Objective: Inspiratory unintentional leaks (IULs) during noninvasive ventilation (NIV) adversely affect the sleep and the effectiveness of mechanical ventilation (MV). The aim of this study was to assess the effects of nocturnal IULs in Duchenne muscular dystrophy (DMD) patients with a tracheostomy and uncuffed tube comparatively with NIV patients.
Methods: Polysomnography with transcutaneous partial pressure of carbon dioxide (PtcCO(2)) recording and blood gas measurement was performed in 26 stable tracheostomized DMD patients using home MV, among whom 11 were matched with NIV patients.
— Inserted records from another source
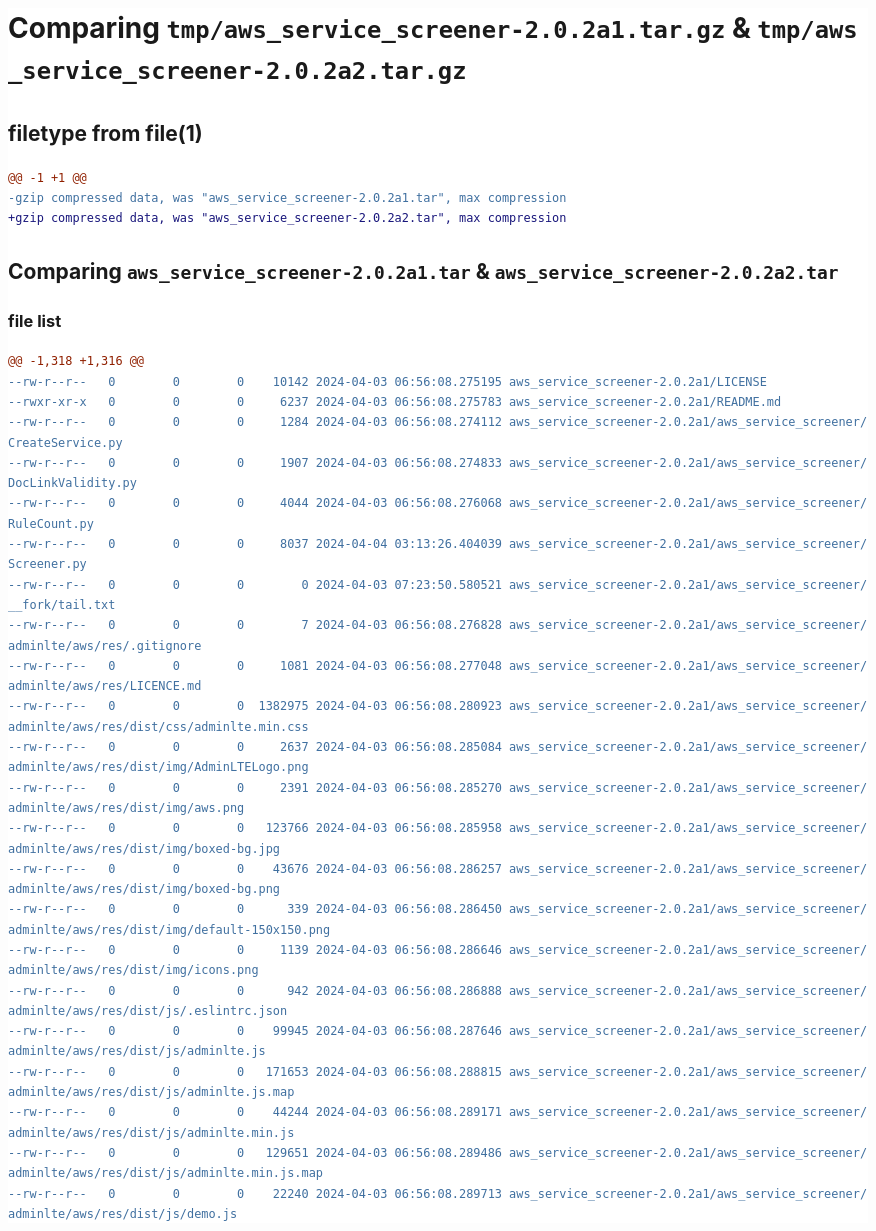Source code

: # Comparing `tmp/aws_service_screener-2.0.2a1.tar.gz` & `tmp/aws_service_screener-2.0.2a2.tar.gz`

## filetype from file(1)

```diff
@@ -1 +1 @@
-gzip compressed data, was "aws_service_screener-2.0.2a1.tar", max compression
+gzip compressed data, was "aws_service_screener-2.0.2a2.tar", max compression
```

## Comparing `aws_service_screener-2.0.2a1.tar` & `aws_service_screener-2.0.2a2.tar`

### file list

```diff
@@ -1,318 +1,316 @@
--rw-r--r--   0        0        0    10142 2024-04-03 06:56:08.275195 aws_service_screener-2.0.2a1/LICENSE
--rwxr-xr-x   0        0        0     6237 2024-04-03 06:56:08.275783 aws_service_screener-2.0.2a1/README.md
--rw-r--r--   0        0        0     1284 2024-04-03 06:56:08.274112 aws_service_screener-2.0.2a1/aws_service_screener/CreateService.py
--rw-r--r--   0        0        0     1907 2024-04-03 06:56:08.274833 aws_service_screener-2.0.2a1/aws_service_screener/DocLinkValidity.py
--rw-r--r--   0        0        0     4044 2024-04-03 06:56:08.276068 aws_service_screener-2.0.2a1/aws_service_screener/RuleCount.py
--rw-r--r--   0        0        0     8037 2024-04-04 03:13:26.404039 aws_service_screener-2.0.2a1/aws_service_screener/Screener.py
--rw-r--r--   0        0        0        0 2024-04-03 07:23:50.580521 aws_service_screener-2.0.2a1/aws_service_screener/__fork/tail.txt
--rw-r--r--   0        0        0        7 2024-04-03 06:56:08.276828 aws_service_screener-2.0.2a1/aws_service_screener/adminlte/aws/res/.gitignore
--rw-r--r--   0        0        0     1081 2024-04-03 06:56:08.277048 aws_service_screener-2.0.2a1/aws_service_screener/adminlte/aws/res/LICENCE.md
--rw-r--r--   0        0        0  1382975 2024-04-03 06:56:08.280923 aws_service_screener-2.0.2a1/aws_service_screener/adminlte/aws/res/dist/css/adminlte.min.css
--rw-r--r--   0        0        0     2637 2024-04-03 06:56:08.285084 aws_service_screener-2.0.2a1/aws_service_screener/adminlte/aws/res/dist/img/AdminLTELogo.png
--rw-r--r--   0        0        0     2391 2024-04-03 06:56:08.285270 aws_service_screener-2.0.2a1/aws_service_screener/adminlte/aws/res/dist/img/aws.png
--rw-r--r--   0        0        0   123766 2024-04-03 06:56:08.285958 aws_service_screener-2.0.2a1/aws_service_screener/adminlte/aws/res/dist/img/boxed-bg.jpg
--rw-r--r--   0        0        0    43676 2024-04-03 06:56:08.286257 aws_service_screener-2.0.2a1/aws_service_screener/adminlte/aws/res/dist/img/boxed-bg.png
--rw-r--r--   0        0        0      339 2024-04-03 06:56:08.286450 aws_service_screener-2.0.2a1/aws_service_screener/adminlte/aws/res/dist/img/default-150x150.png
--rw-r--r--   0        0        0     1139 2024-04-03 06:56:08.286646 aws_service_screener-2.0.2a1/aws_service_screener/adminlte/aws/res/dist/img/icons.png
--rw-r--r--   0        0        0      942 2024-04-03 06:56:08.286888 aws_service_screener-2.0.2a1/aws_service_screener/adminlte/aws/res/dist/js/.eslintrc.json
--rw-r--r--   0        0        0    99945 2024-04-03 06:56:08.287646 aws_service_screener-2.0.2a1/aws_service_screener/adminlte/aws/res/dist/js/adminlte.js
--rw-r--r--   0        0        0   171653 2024-04-03 06:56:08.288815 aws_service_screener-2.0.2a1/aws_service_screener/adminlte/aws/res/dist/js/adminlte.js.map
--rw-r--r--   0        0        0    44244 2024-04-03 06:56:08.289171 aws_service_screener-2.0.2a1/aws_service_screener/adminlte/aws/res/dist/js/adminlte.min.js
--rw-r--r--   0        0        0   129651 2024-04-03 06:56:08.289486 aws_service_screener-2.0.2a1/aws_service_screener/adminlte/aws/res/dist/js/adminlte.min.js.map
--rw-r--r--   0        0        0    22240 2024-04-03 06:56:08.289713 aws_service_screener-2.0.2a1/aws_service_screener/adminlte/aws/res/dist/js/demo.js
```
Results: IULs occurred during 29.4% [1.7-61.9%] (median [IQR]) of the total sleep time. By univariate regression analysis, the closest correlation with IUL duration was for daytime base excess (r(2)=0.69, P<0.0001), followed by daytime bicarbonate level. In a stepwise multiple regression analysis, only base excess remained significantly correlated. Sleep and respiratory parameters improved in the four patients who agreed to use cuffed tubes. Tracheostomized patients had lower maximal PtcCO(2) (P=0.02) and base excess values (P=0.045) compared to NIV controls.
Conclusion: Tracheostomy does not guarantee that MV is effective during sleep, as IULs may occur, but ensures better nocturnal gas exchanges than NIV. DMD patients should be evaluated using at least blood gas measurement, nocturnal oximetry, and PtcCO(2) monitoring.